L’employeur peut-il se prévaloir de ces arguments ?
En l’espèce, la Cour de cassation n’a pas suivi les arguments de l’employeur, et rappelle qu’il appartient à ce dernier de proposer au salarié un reclassement, en tenant compte des préconisations et indications du médecin du travail, un autre emploi approprié à ses capacités, aussi comparable que possible à l’emploi précédemment occupé, au besoin par la mise en œuvre de mesures telles que des mutations, transformations de postes existants ou aménagement du temps de travail. Le télétravail peut être l’une de ces mesures d’adaptation.
Elle confirme ainsi l’arrêt de la Cour d’appel qui avait considéré que l’employeur n’avait pas loyalement exécuté son obligation de reclassement (comme l’exige la jurisprudence habituelle avec notamment l’arrêt de la Cour de cassation du 26 janvier 2022, n°20-20.369.B).
Il ressort de cette affaire que les fonctions occupées par la salariée étaient bien compatibles avec le télétravail, contrairement à ce que prétendait son employeur.
Le secret médical n’a pas non plus été retenu par les juges car en l’espèce les fonctions de la salariée ne supposaient pas l’accès aux dossiers médicaux.
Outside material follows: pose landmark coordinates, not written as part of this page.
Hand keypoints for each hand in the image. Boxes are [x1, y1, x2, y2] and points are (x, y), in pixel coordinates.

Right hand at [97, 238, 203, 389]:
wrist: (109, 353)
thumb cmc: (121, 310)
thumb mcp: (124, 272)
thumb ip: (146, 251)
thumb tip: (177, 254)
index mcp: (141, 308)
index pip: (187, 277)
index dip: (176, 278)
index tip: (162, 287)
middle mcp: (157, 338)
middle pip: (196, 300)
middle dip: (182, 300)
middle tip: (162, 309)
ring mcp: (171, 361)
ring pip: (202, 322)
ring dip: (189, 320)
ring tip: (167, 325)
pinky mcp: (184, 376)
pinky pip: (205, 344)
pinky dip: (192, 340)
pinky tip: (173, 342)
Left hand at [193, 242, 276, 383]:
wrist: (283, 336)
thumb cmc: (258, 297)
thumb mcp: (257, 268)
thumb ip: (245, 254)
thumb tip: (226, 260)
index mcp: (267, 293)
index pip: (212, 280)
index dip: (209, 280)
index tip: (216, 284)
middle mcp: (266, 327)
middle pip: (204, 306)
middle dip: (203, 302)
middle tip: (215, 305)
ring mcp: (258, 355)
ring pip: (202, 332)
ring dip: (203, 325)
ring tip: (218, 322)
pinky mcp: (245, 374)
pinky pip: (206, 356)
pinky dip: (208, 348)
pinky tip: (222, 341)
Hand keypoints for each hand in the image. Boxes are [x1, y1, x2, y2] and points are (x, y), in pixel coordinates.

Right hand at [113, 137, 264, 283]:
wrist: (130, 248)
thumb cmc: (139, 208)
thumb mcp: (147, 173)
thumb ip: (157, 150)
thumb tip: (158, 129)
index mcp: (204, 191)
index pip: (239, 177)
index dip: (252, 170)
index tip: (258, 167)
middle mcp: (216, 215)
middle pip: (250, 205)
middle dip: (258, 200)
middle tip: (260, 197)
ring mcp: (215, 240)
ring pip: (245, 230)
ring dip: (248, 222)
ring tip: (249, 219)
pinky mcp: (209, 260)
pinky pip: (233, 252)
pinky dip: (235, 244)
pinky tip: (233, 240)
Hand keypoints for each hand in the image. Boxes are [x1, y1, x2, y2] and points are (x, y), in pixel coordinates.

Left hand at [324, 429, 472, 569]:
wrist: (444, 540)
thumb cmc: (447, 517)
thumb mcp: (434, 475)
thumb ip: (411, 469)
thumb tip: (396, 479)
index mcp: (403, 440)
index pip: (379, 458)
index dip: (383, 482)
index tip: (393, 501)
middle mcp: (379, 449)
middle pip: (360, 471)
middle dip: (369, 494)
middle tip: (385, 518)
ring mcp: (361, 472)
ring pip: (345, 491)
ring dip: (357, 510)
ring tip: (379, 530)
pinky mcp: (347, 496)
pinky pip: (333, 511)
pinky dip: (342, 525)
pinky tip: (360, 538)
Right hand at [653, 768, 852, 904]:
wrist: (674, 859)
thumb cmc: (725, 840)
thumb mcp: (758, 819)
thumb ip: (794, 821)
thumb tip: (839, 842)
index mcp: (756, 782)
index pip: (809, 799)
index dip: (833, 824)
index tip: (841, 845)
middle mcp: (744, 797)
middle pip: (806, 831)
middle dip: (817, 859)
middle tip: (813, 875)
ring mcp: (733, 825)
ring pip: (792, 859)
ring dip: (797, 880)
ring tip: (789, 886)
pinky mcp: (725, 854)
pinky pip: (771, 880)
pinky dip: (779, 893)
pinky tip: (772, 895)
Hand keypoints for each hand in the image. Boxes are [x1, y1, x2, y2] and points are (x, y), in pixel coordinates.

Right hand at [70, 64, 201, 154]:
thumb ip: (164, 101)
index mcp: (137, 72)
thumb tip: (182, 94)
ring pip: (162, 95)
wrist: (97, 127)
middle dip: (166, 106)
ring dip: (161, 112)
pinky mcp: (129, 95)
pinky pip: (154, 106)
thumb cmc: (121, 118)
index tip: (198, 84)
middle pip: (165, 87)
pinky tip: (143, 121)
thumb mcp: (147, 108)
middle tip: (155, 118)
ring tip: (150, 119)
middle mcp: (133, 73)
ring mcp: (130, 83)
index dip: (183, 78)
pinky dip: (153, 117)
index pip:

Ses missions étant, pour l’essentiel, réalisables à domicile en télétravail et à temps partiel, comme le préconisait le médecin du travail, la Cour de cassation a donc condamné l’employeur qui avait refusé la mise en place du télétravail.

Le télétravail peut être mis en place par simple avenant au contrat de travail
La Cour de cassation précise que, « l’aménagement d’un poste en télétravail peut résulter d’un avenant au contrat de travail », sans qu’il soit nécessaire que le télétravail ait déjà été mis en place auparavant comme modalité d’organisation du travail au sein de l’entreprise. L’argument de l’employeur a donc été rejeté. Ce n’est pas parce qu’il n’avait jamais eu recours au télétravail qu’il ne pouvait pas adapter le poste de la salariée inapte au télétravail. (Lire notre article : Qu’est-ce que le télétravail ?)
Une décision à mettre en perspective en fonction de la comptabilité du poste avec le télétravail
Cette décision de la Cour de cassation est intéressante car elle éclaire sur le recours au télétravail dans le cas d’un salarié inapte. Toutefois, elle est à mettre en perspective avec les particularités des fonctions du poste du salarié en question. La décision pourrait en effet être différente si le poste n’était pas compatible avec une organisation à distance du travail et/ou si une obligation de confidentialité renforcée justifiait l’empêchement du recours au télétravail, telle que le secret médical.
Cette affaire est donc particulièrement révélatrice de l’importance d’être conseillé en amont par un avocat, spécialiste en droit du travail, pour toutes les questions relatives au télétravail afin de connaitre vos droits et obligations en tant qu’employeur et/ou salarié et être au fait des derniers contentieux qui dessinent le régime de ce nouveau mode d’organisation du travail à distance.